Первый раз она пришла ко мне в Фонтанный дом в ночь на 27 декабря 1940 г., прислав как вестника еще осенью один небольшой отрывок («Ты в Россию пришла ниоткуда…»).
Я не звала ее. Я даже не ждала ее в тот холодный и темный день моей последней ленинградской зимы.
Ее появлению предшествовало несколько мелких и незначительных фактов, которые я не решаюсь назвать событиями.
В ту ночь я написала два куска первой части («1913») и «Посвящение». В начале января я почти неожиданно для себя написала «Решку», а в Ташкенте (вдва приема) – «Эпилог», ставший третьей частью поэмы, и сделала несколько существенных вставок в обе первые части.
Я посвящаю эту поэму памяти ее первых слушателей – моих друзей и сограждан, погибших в Ленинграде во время осады.
Их голоса я слышу и вспоминаю их, когда читаю поэму вслух, и этот тайный хор стал для меня навсегда оправданием этой вещи.
8 апреля 1943, Ташкент Еще одно лирическое отступление
Все небо в рыжих голубях, Решетки в окнах – дух гарема… Как почка, набухает тема. Мне не уехать без тебя, — Беглянка, беженка, поэма.
Но, верно, вспомню на лету, Как запылал Ташкент в цвету, Весь белым пламенем объят, Горяч, пахуч, замысловат, Невероятен…
Так было в том году проклятом, Когда опять мамзель Фифи Хамила, как в семидесятом. А мне переводить Лютфи Под огнедышащим закатом. И яблони, прости их, Боже, Как от венца в любовной дрожи, Арык на местном языке, Сегодня пущенный, лепечет. А я дописываю «Нечет» Опять в предпесенной тоске.
До середины мне видна Моя поэма. В ней прохладно, Как в доме, где душистый мрак И окна заперты от зноя И где пока что нет героя, Но кровлю кровью залил мак…
1943, Ташкент Лидия Чуковская «Записки об Анне Ахматовой»
«“Поэма” оглушительно нова, в такой степени нова, что неизвестно, поэма ли это; и нова не для одной лишь поэзии Анны Ахматовой, а для русской поэзии вообще. (Может быть, и для мировой; я судить не могу, я слишком невежественна.) Тут все впервые: и композиция, создающая некую новую форму, и строфа, и самое отношение к слову: акмеистическим – точным, конкретным, вещным словом Ахматова воспроизводит потустороннее, духовное, отвлеченное, таинственное. Конечно, это свойство всегда было присуще поэзии Ахматовой, но в “Поэме” оно приобрело новое качество.

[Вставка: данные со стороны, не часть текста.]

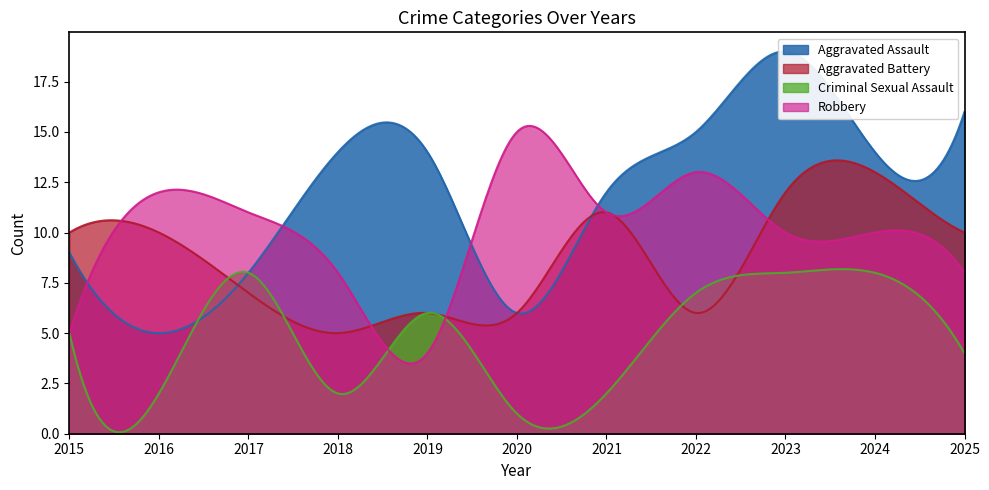

Which series changed the most between 2020 and 2022?

Aggravated Assault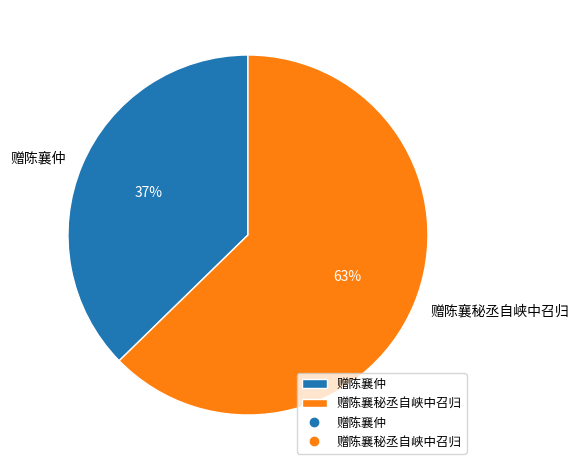

Approximately how many times larger is the value at 赠陈襄仲 compared to 赠陈襄秘丞自峡中召归?

0.6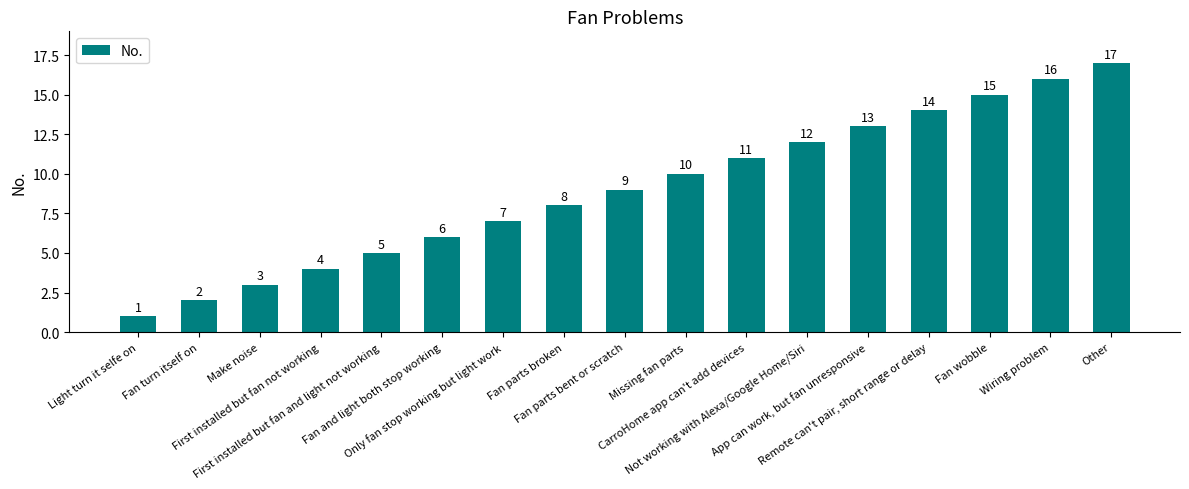

Reading left to right, transcribe all the data shown in this chart.

1	2	3	4	5	6	7	8	9	10	11	12	13	14	15	16	17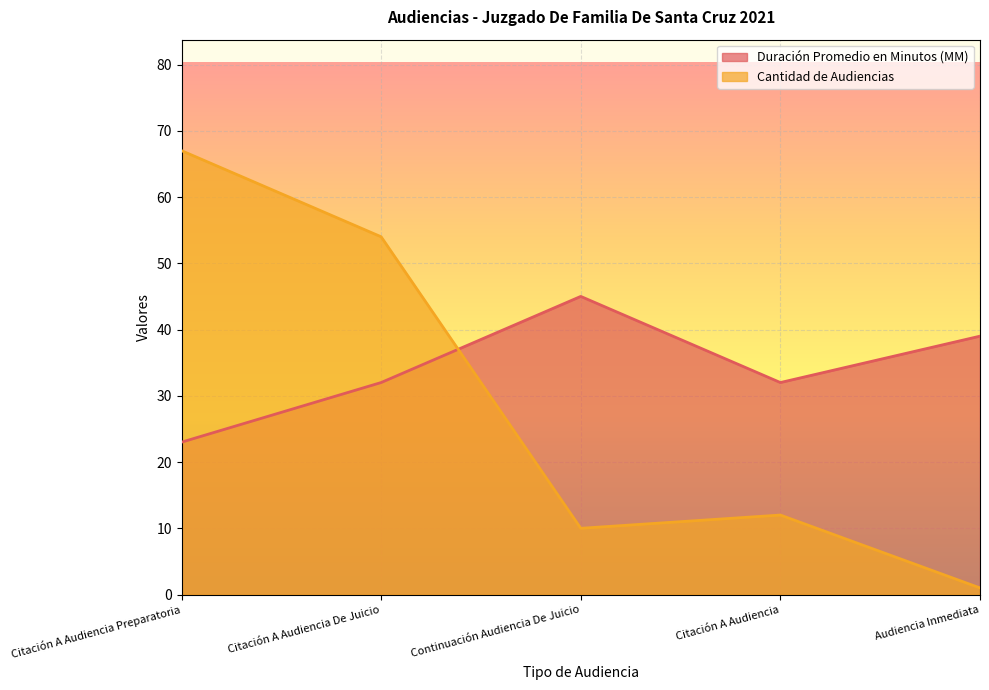

What position from the right is Citación A Audiencia De Juicio?

4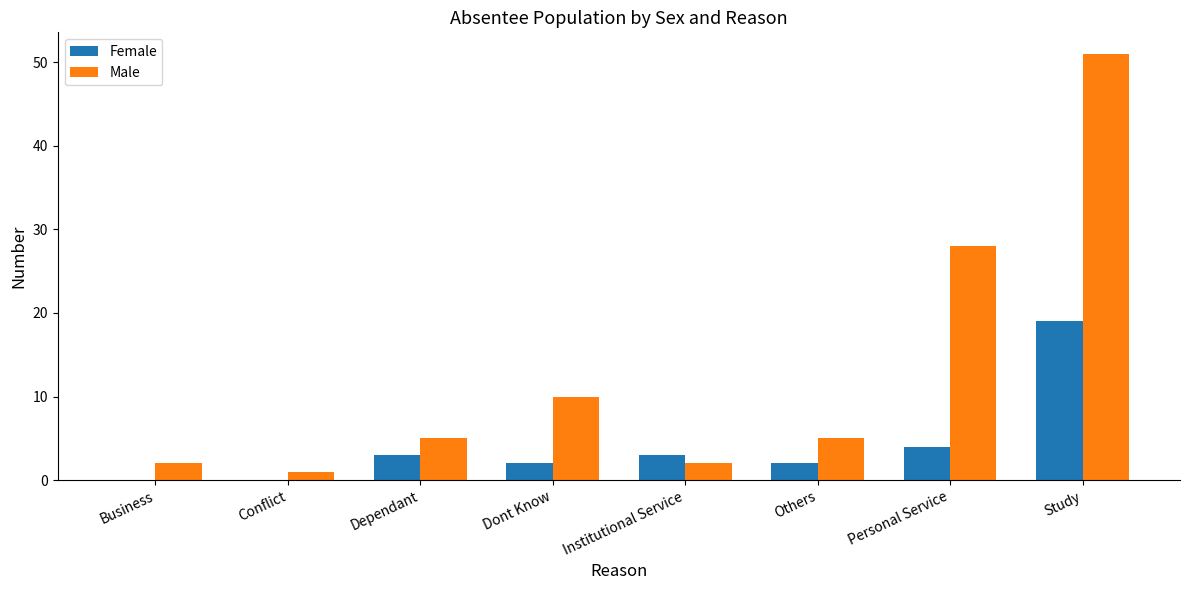

Reading left to right, what are all the values shown in this chart?

Female: 0	0	3	2	3	2	4	19
Male: 2	1	5	10	2	5	28	51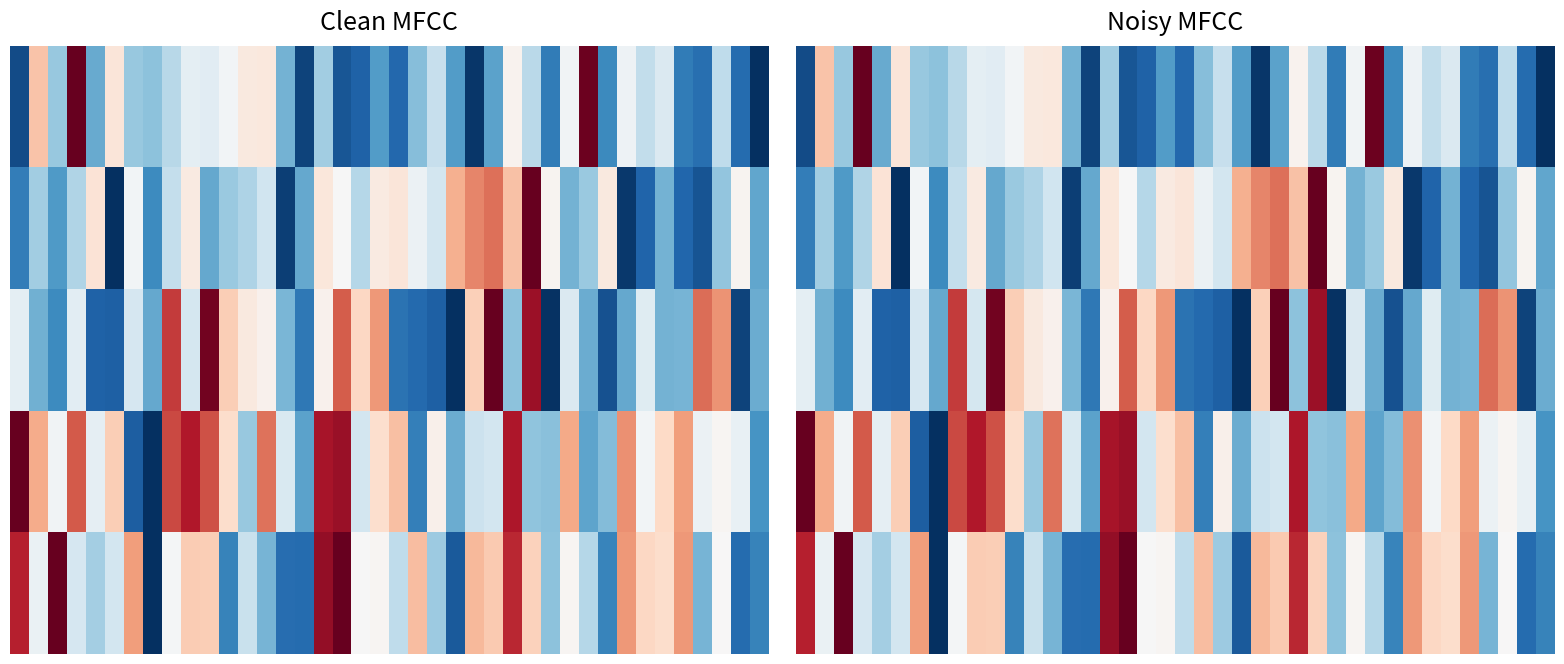

At which category is the sum across all series the highest?

17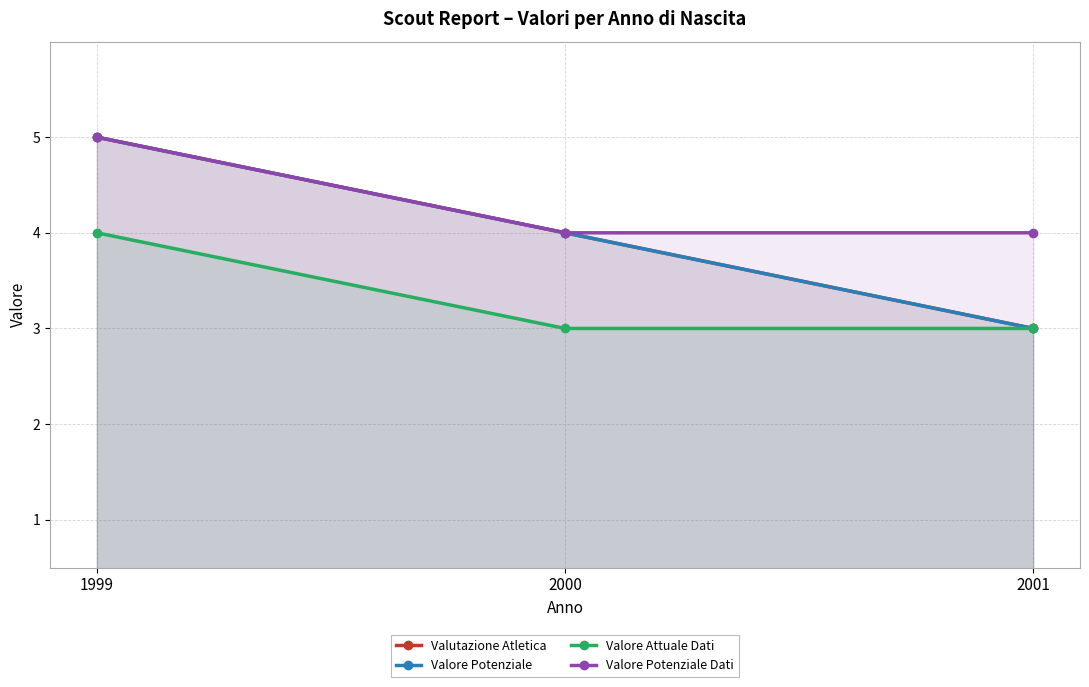

List the series in order of their peak value, highest first.

Valutazione Atletica, Valore Potenziale, Valore Potenziale Dati, Valore Attuale Dati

Острое чувство истории, тоже всегда присущее поэзии Ахматовой, тут празднует свое торжество. Это праздник памяти, пир памяти. А что память человека нашей эпохи набита мертвецами – вполне естественно: поколение Ахматовой пережило 1914, 1917, 1937, 1941 и пр. и т. п. История пережита автором интимно, лично – вот в чем главная сила “Поэмы”. Тут и те, кто погиб в предчувствии гибели – самоубийца Князев, например. (“Сколько гибелей шло к поэту, // Глупый мальчик, он выбрал эту”… “Не в проклятых Мазурских болотах, // Не на синих Карпатских высотах…”) В “Поэме” не вообще мертвые – убитые, замученные, расстрелянные – а ее мертвые, те, что когда-то делали живой ее жизнь, герои ее лирических стихов. Но это вовсе не превращает “Поэму” в цепь лирических стихотворений, как полагает Шервинский. Это только пропитывает эпос лирикой, делает “Поэму” лирико-эпической, бездонно глубокой, хватающей за душу. “У шкатулки ж двойное дно” – а какое дно у памяти? четверное? семерное? не знаю, память бездонна, поглядишь – голова закружится.